Ausnahmezustand in Marokko – die verzweifelte Suche nach den Verschütteten geht weiter

Marokkos König Mohamed IV. hat bereits einen Fonds angekündigt, mit dem die Dörfer des Atlas wiederaufgebaut werden sollen. Er war erst 18 Stunden nach dem Beben von seinem Aufenthalt in Frankreich zurückgekehrt. Der Monarch trägt in Frankreich den Spitznamen "König wider Willen". Er verbringt viel Zeit in seinem Schloss in Betz im Nordosten von Paris, das sein Vater Hassan II. 1972 erworben hat. Bis zum Montag reisten auch keine führenden Regierungsmitglieder ins Katastrophengebiet.

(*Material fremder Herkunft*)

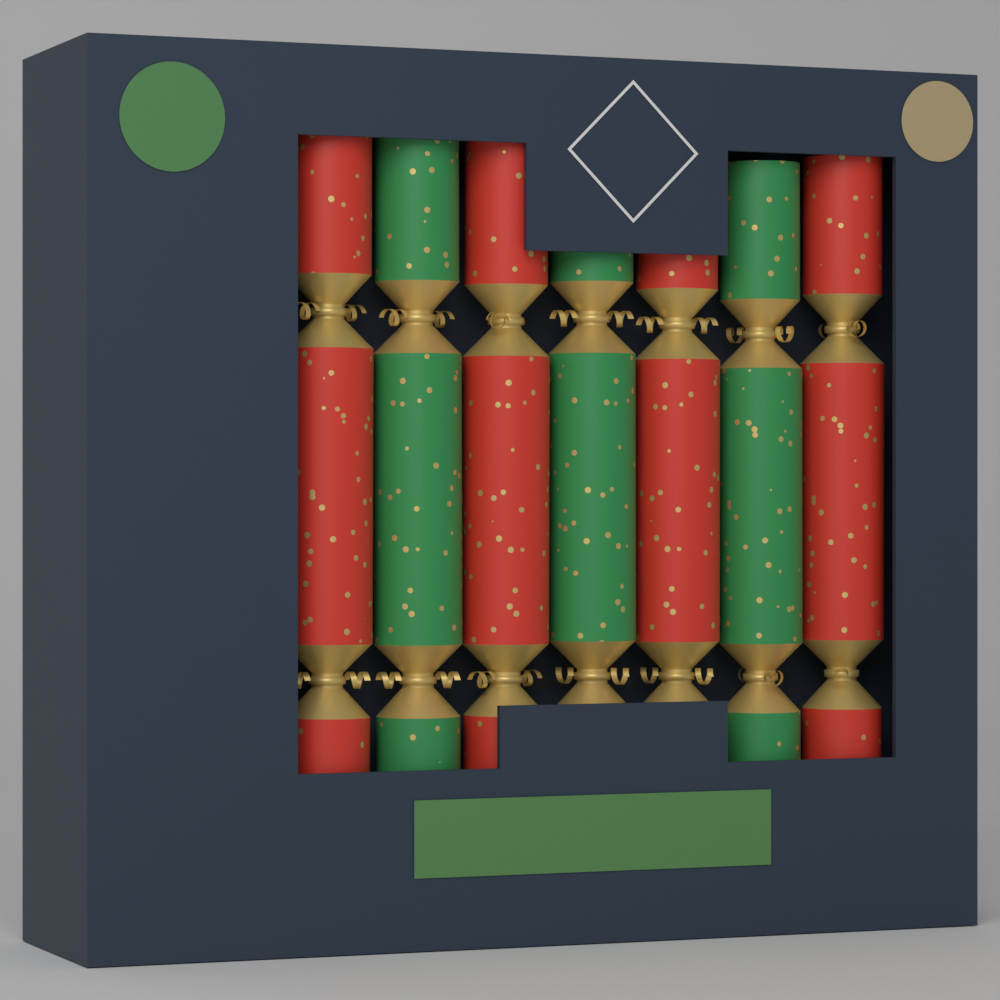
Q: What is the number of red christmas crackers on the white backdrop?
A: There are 4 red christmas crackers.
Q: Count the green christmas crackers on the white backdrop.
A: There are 3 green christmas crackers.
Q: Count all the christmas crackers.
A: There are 7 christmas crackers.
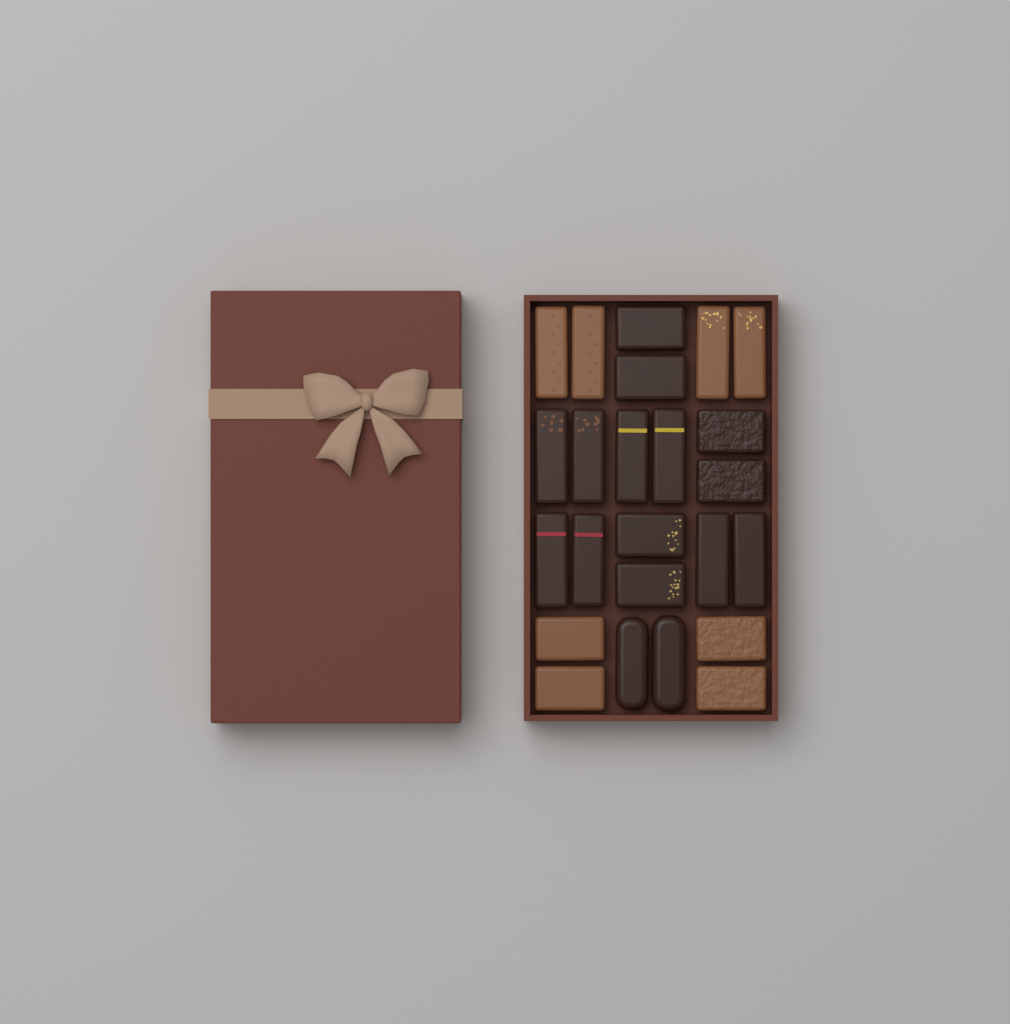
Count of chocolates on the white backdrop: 24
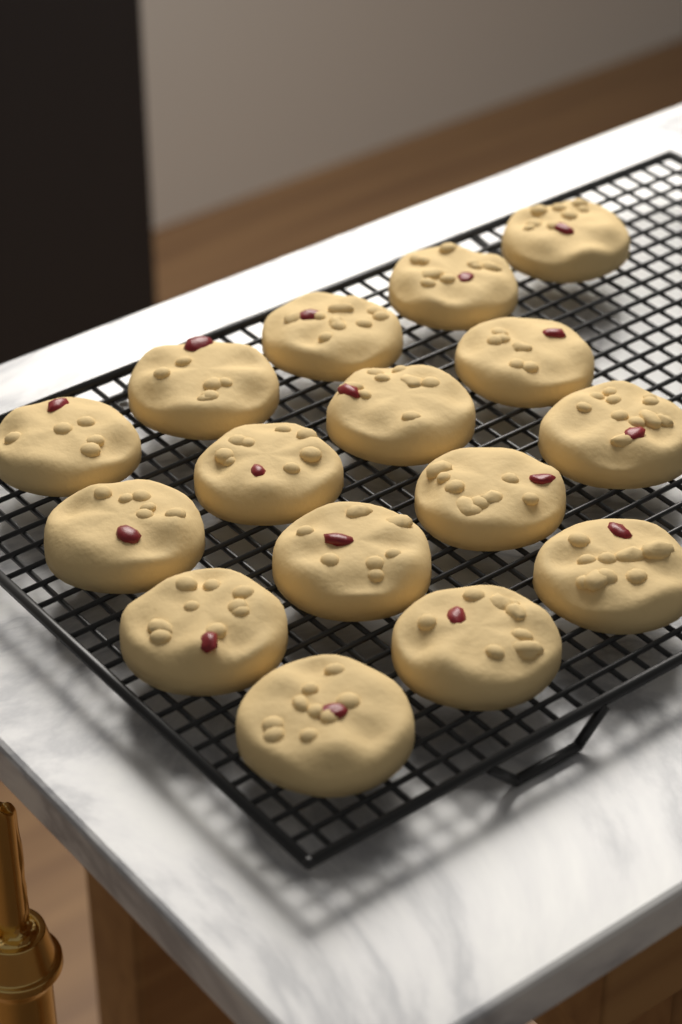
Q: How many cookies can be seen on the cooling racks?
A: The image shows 16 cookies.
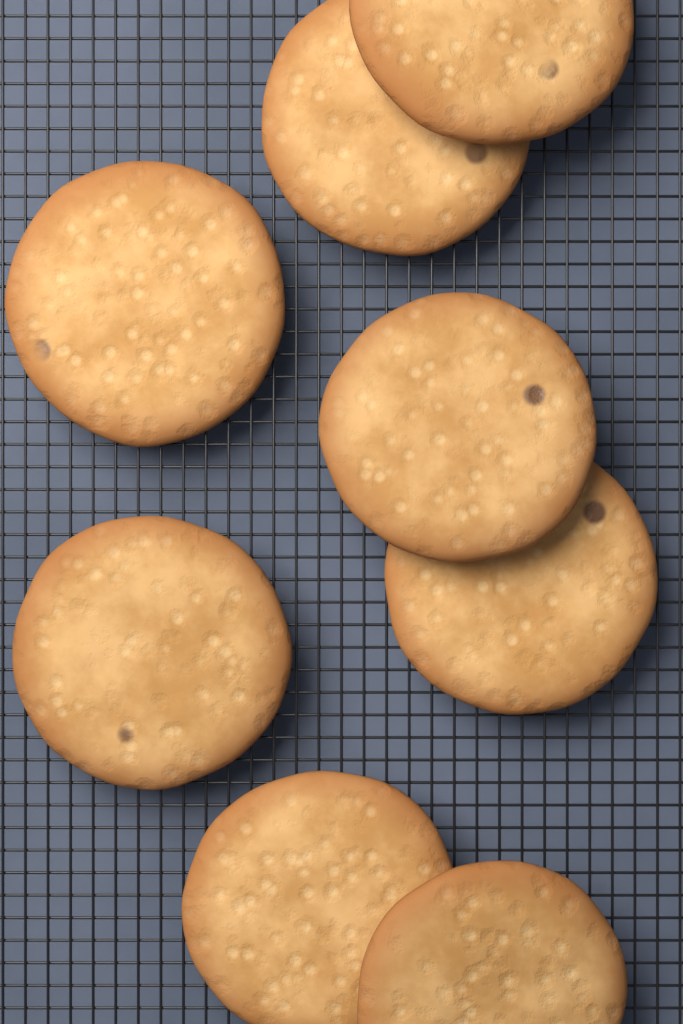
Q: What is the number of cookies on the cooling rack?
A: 8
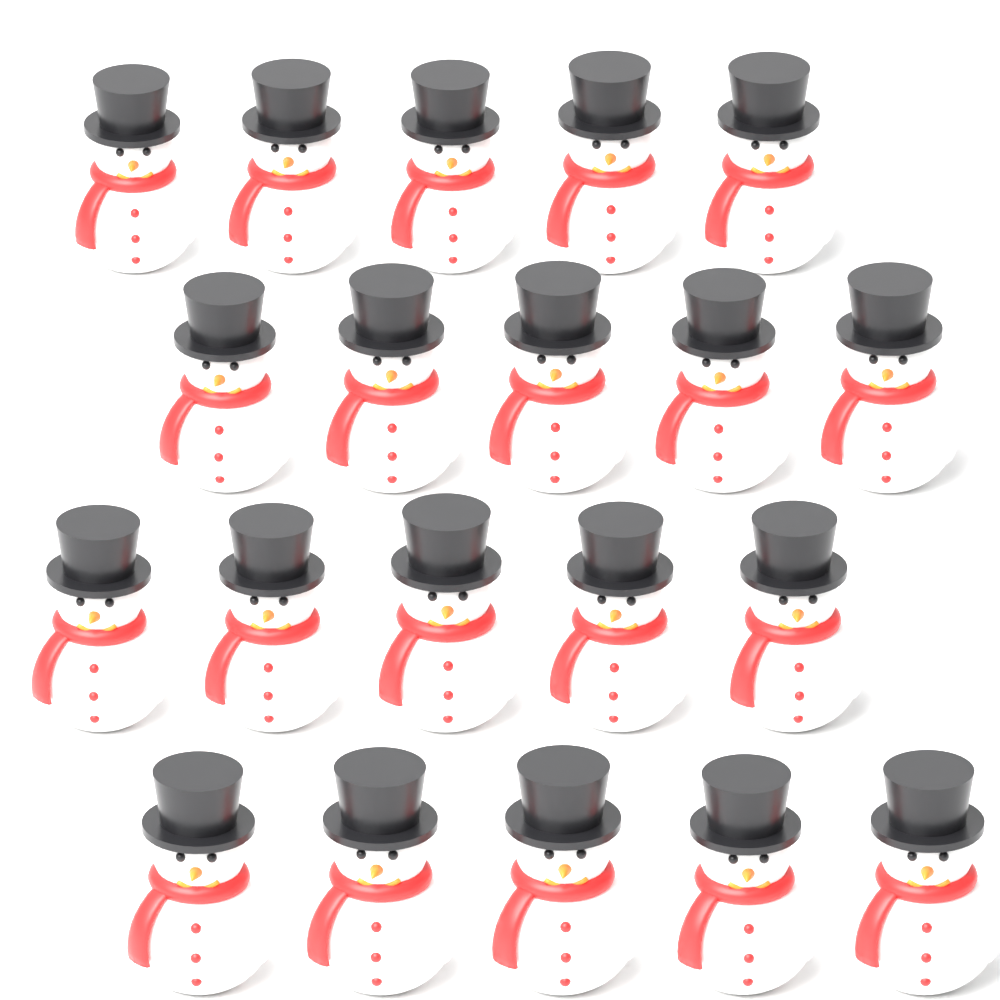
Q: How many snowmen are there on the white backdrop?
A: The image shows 20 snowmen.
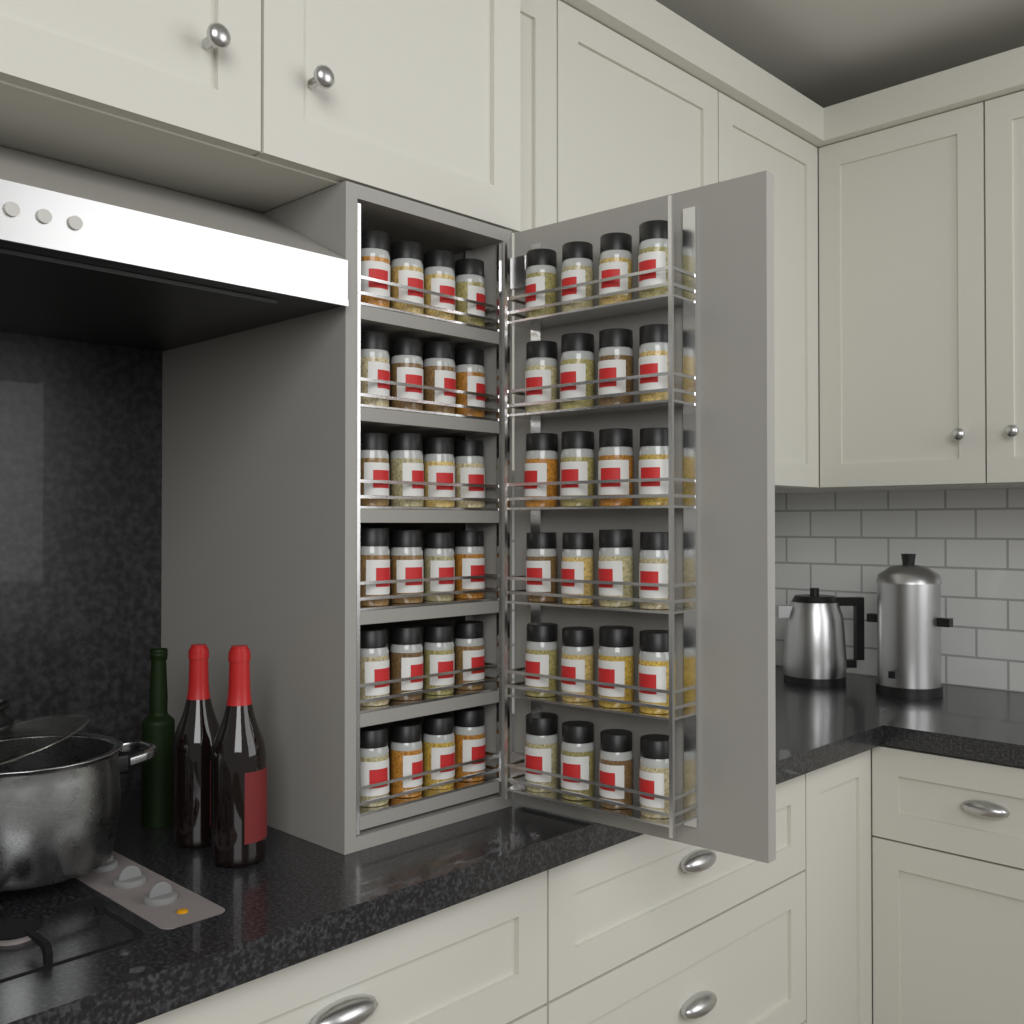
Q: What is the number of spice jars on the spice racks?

Doch die Solidaritätswelle der Marokkaner übertönte bisher die negativen Stimmen dazu weitgehend. Kritik am König oder an der Regierung ist in dem Erdbebengebiet kaum zu hören, zumindest nicht gegenüber ausländischen Journalisten. Es sei die Stunde der Solidarität, das wird jetzt immer wieder betont.